Die weitergehenden Ausführungen der Klägerin in ihrem Schriftsatz vom 31.05.2012 stellen die Wirksamkeit des § 4 Abs. 5 MB/KK ebenfalls nicht in Frage. Selbst wenn man einmal unterstellt, dass sich die „Krankenhauswirklichkeit“ wie von der Klägerin beschrieben geändert hat, ist die vertragliche Regelung eindeutig und aufgrund der oben dargelegten Gründe weder überraschend noch unangemessen benachteiligend. Auch dann, wenn der Versicherungsnehmer „allgemeine Krankenhausleistungen“ nachfragt, kann es zu den beschriebenen Abgrenzungsschwierigkeiten kommen, weil der Versicherer stets nachprüfen müsste, ob jeweils ausschließlich „allgemeine Krankenhausleistungen“ in Anspruch genommen wurden oder eben auch solche Leistungen, für die kein Versicherungsschutz besteht. Dass sich unter Zugrundelegung des klägerischen Vorbringens der praktische Anwendungsbereich des § 4 Abs. 5 MB/KK erweitert hat, besagt nicht, dass unter Zugrundelegung von Sinn und Zweck der Regelung diese als überraschend angesehen werden kann. Ob für bestimmte Erkrankungen eine einschränkende Auslegung der Klausel erforderlich und möglich ist, muss vorliegend – wie bereits dargelegt – nicht entschieden werden.

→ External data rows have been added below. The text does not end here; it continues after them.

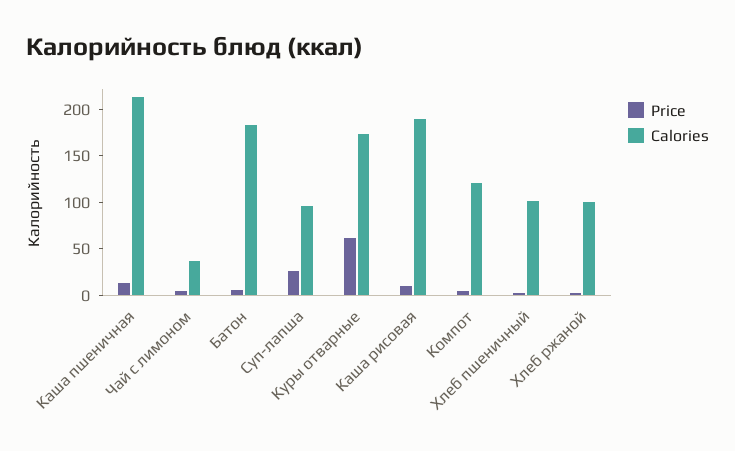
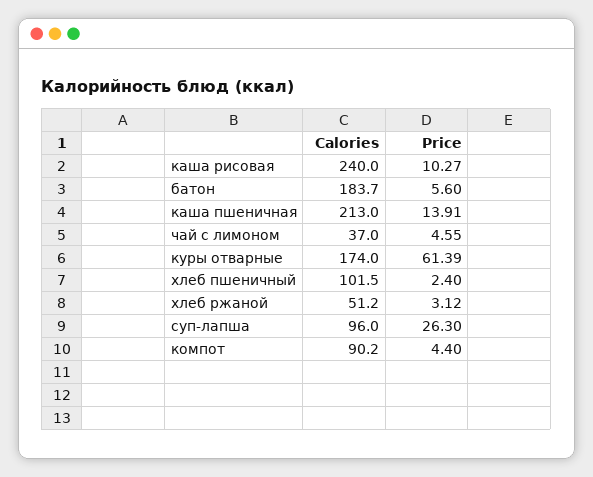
  {
    "Price": {
      "Каша пшеничная": 13.91,
      "Чай с лимоном": 4.55,
      "Батон": 5.6,
      "Суп-лапша": 26.3,
      "Куры отварные": 61.39,
      "Каша рисовая": 10.27,
      "Компот": 4.4,
      "Хлеб пшеничный": 2.4,
      "Хлеб ржаной": 3.12
    },
    "Calories": {
      "Каша пшеничная": 213,
      "Чай с лимоном": 37,
      "Батон": 183.7,
      "Суп-лапша": 96,
      "Куры отварные": 174,
-     "Каша рисовая": 190,
+     "Каша рисовая": 240,
-     "Компот": 120,
+     "Компот": 90.2,
      "Хлеб пшеничный": 101.5,
-     "Хлеб ржаной": 100
+     "Хлеб ржаной": 51.2
    }
  }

e. Der Beklagte ist vorliegend auch nicht nach Treu und Glauben (§ 242 BGB) gehindert, sich auf den Ausschluss der Leistung zu berufen. Selbst wenn man auch insoweit zugunsten der Klägerin unterstellt, dass die stationäre Behandlung in dem streitgegenständlichen Zeitraum medizinisch notwendig gewesen ist und der Beklagte auf einen rechtzeitigen weiteren Antrag die Kostenübernahme erklärt hätte, stellt sich die Leistungsverweigerung des Beklagten nicht als treuwidrig dar. Sinn und Zweck des Erfordernisses der vorherigen Zustimmung ist zu vermeiden, dass im Einzelfall eine nachträgliche und deshalb schwierige Überprüfung dieser Frage durch den Versicherer erforderlich wird. Aus diesem Grund ist einem Versicherungsnehmer, der sich ohne schriftliche Zustimmung des Versicherers zur Behandlung in eine gemischte Anstalt begibt, der Nachweis abgeschnitten, dass er keine Kur- oder Rehabilitationsmaßnahme, sondern eine medizinisch notwendige Heilbehandlung in Anspruch genommen hat (vgl. OLG Frankfurt, Urt. v. 20.06.2001 – 7 U 22/01, VersR 2002, 601 f., juris Rn. 4; LG Kiel, Urt. v. 15.05.2012 – 10 S 53/10, S. 4).

f. Nach dem Gesagten kann dahinstehen, ob – wofür der Beklagte beweisbelastet ist – die Voraussetzungen des § 5 Abs. 1 lit. d) MB/KK vorliegen, es sich bei der streitgegenständlichen Behandlung also um eine Kur-, Sanatoriumsbehandlung oder eine Rehabilitationsmaßnahme gehandelt hat. Entsprechend war das Gericht nicht gehalten, dem dahingehenden Beweisangebot der Beklagten nachzugehen (vgl. OLG Frankfurt, Urt. v. 20.06.2001 – 7 U 22/01, VersR 2002, 601 f., juris Rn. 4).

g. Da der Klägerin gegen den Beklagten der geltend gemachte Zahlungsanspruch nicht zusteht, ist die Klage auch hinsichtlich der geltend gemachten Nebenforderungen (Zinsen und Rechtsanwaltskosten) unbegründet und daher abzuweisen.

II.

Die Nebenentscheidungen folgen aus §§ 91 Abs. 1 Satz 1, 708 Nr. 11, 711 ZPO.

Die Festsetzung des Streitwertes folgt aus §§ 63 Abs. 2 Satz 1, 48 Abs. 1 Satz 1, 43 Abs. 1 GKG, 3 ZPO.